INSTRUCTIONS TO FOLLOW =
Lines below containing the word "shift" should be copied out.

* * * * *

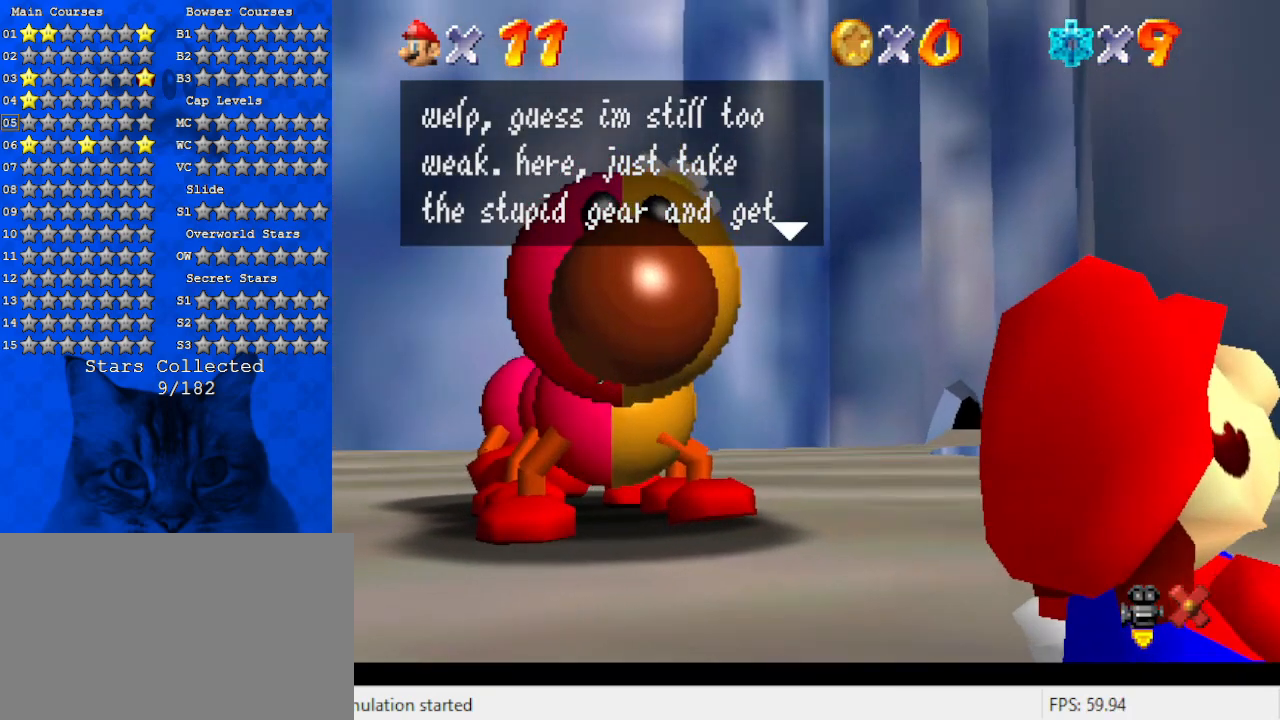
{"keys": [], "events": [[133, "w", "down"], [300, "w", "up"]]}
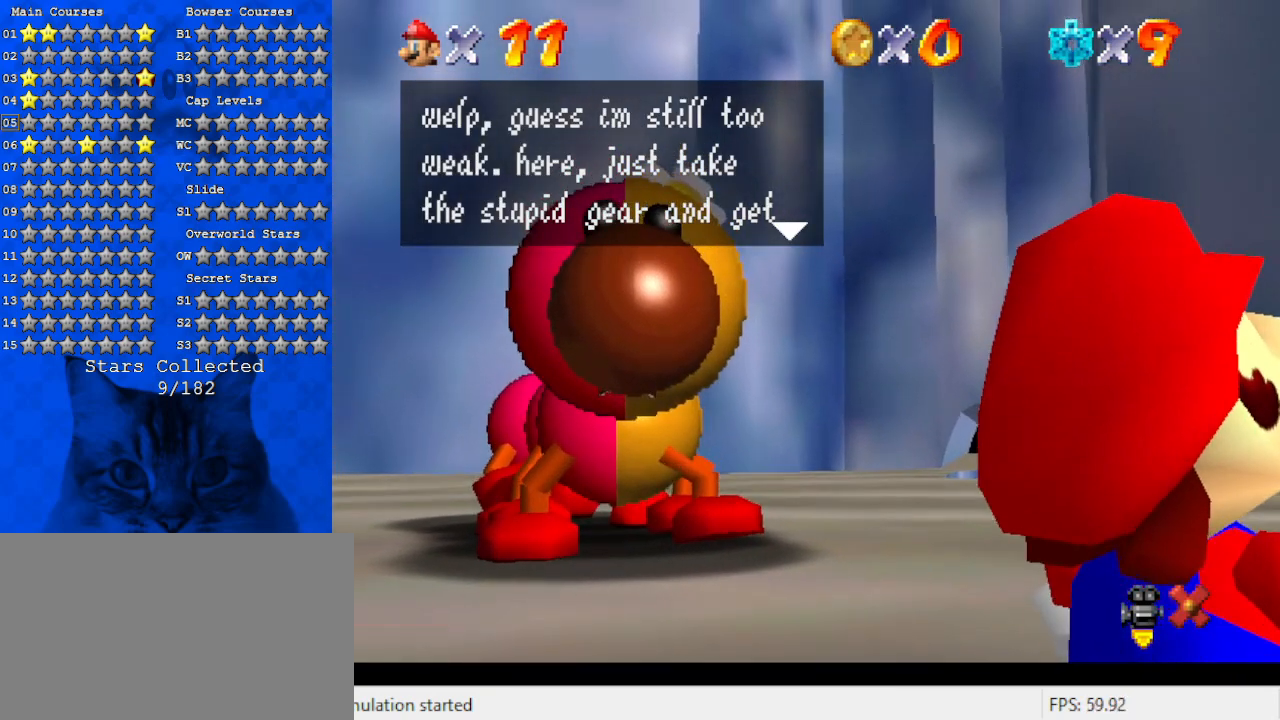
{"keys": [], "events": [[333, "d", "down"], [500, "d", "up"]]}
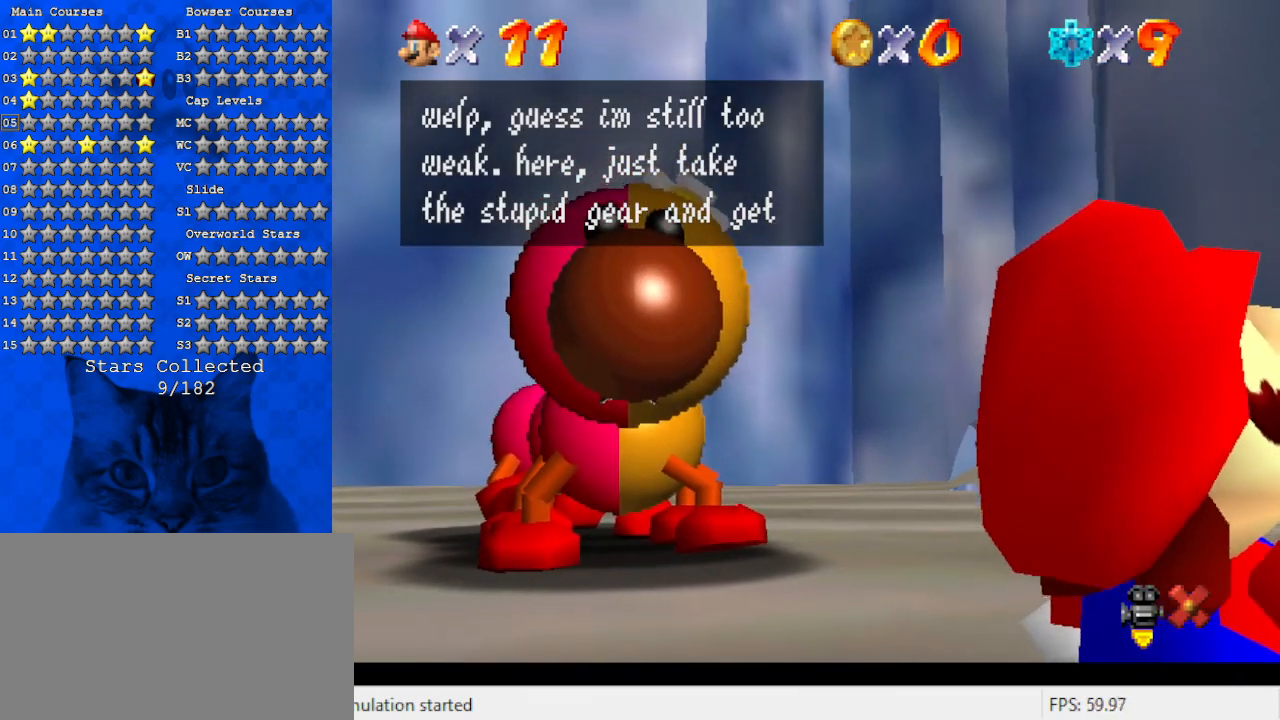
{"keys": ["return"], "events": [[467, "return", "down"]]}
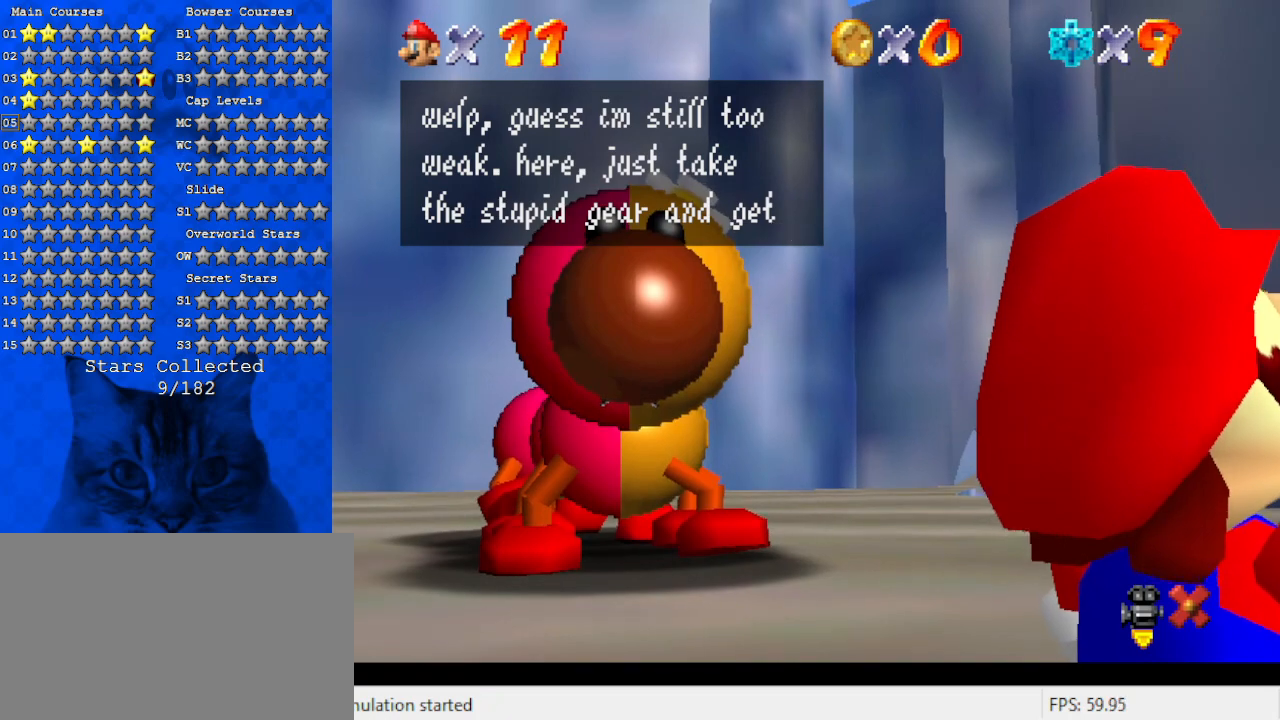
{"keys": [], "events": [[33, "return", "up"]]}
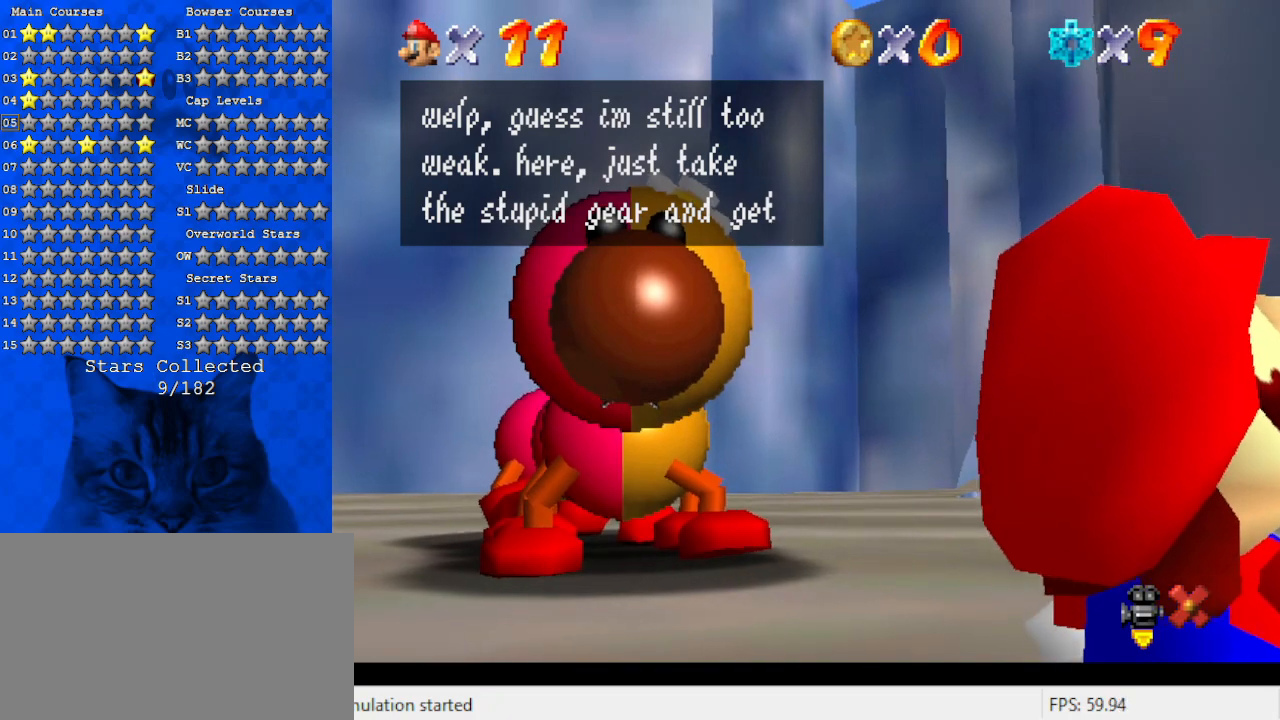
{"keys": [], "events": []}
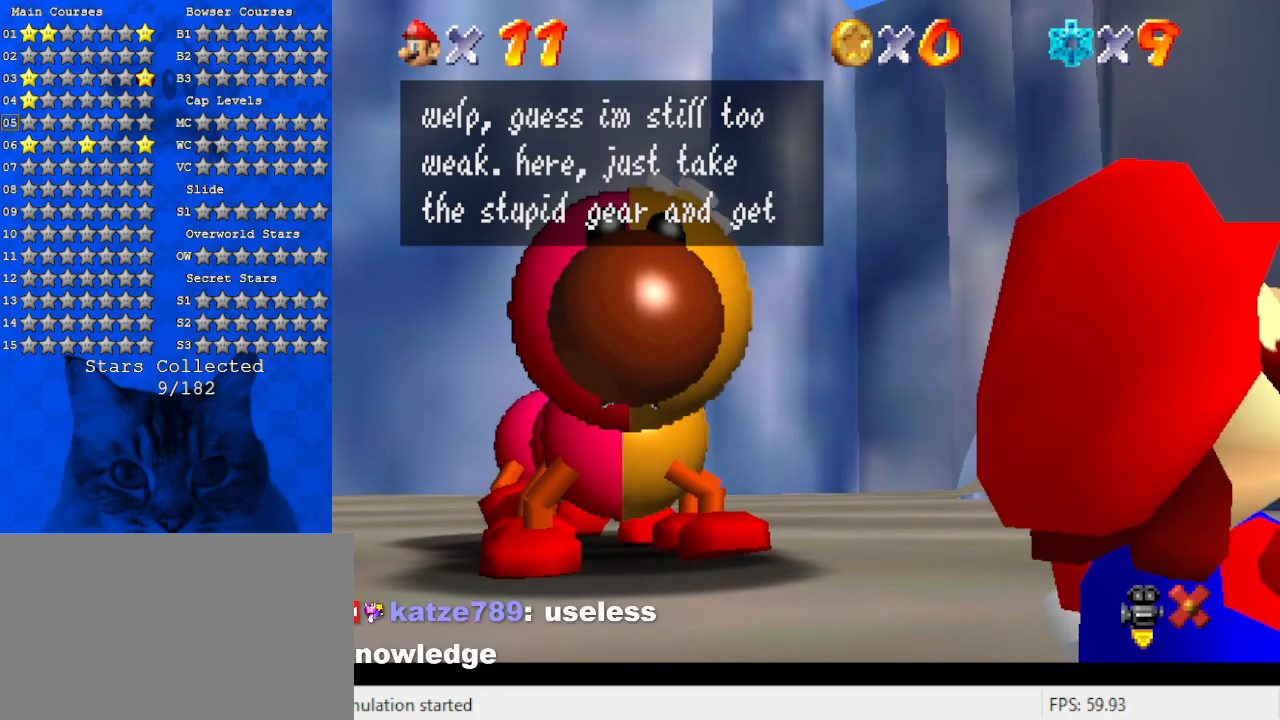
{"keys": [], "events": [[367, "shift", "down"], [500, "shift", "up"]]}
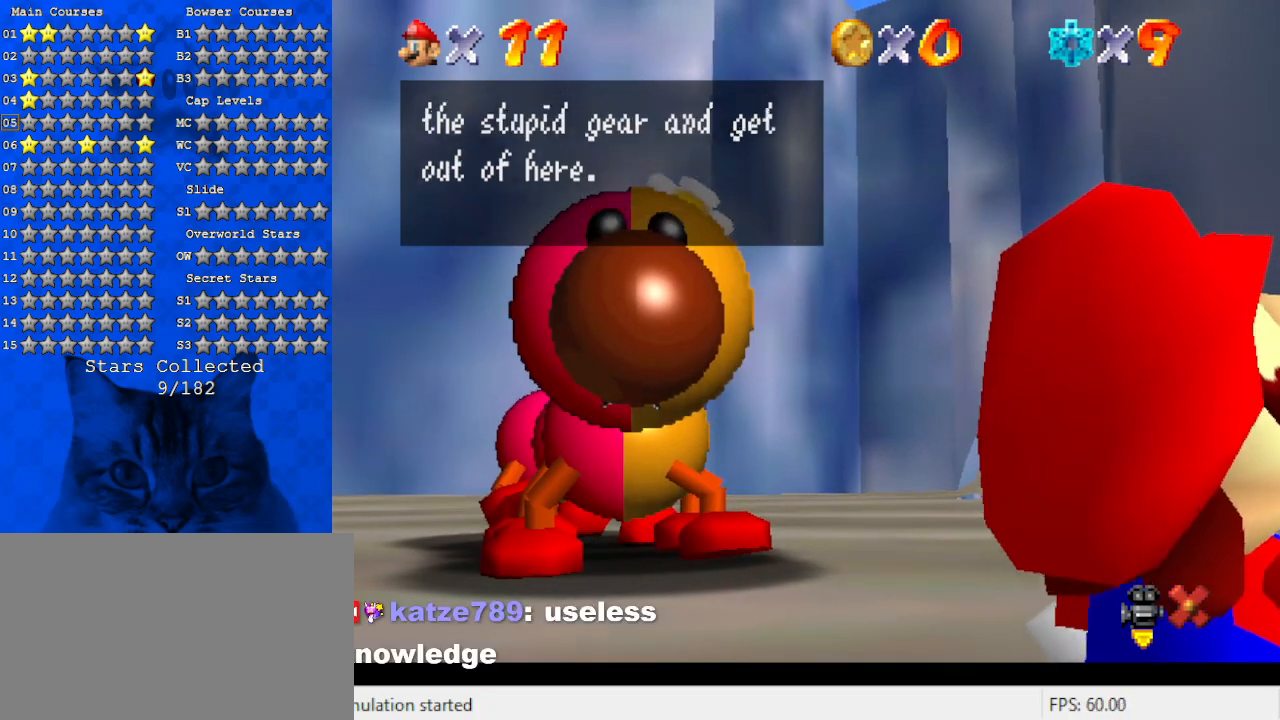
{"keys": ["shift"], "events": [[467, "shift", "down"]]}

* * * * *

RESPONSE AREA =
{"keys": [], "events": [[367, "shift", "down"], [500, "shift", "up"]]}
{"keys": ["shift"], "events": [[467, "shift", "down"]]}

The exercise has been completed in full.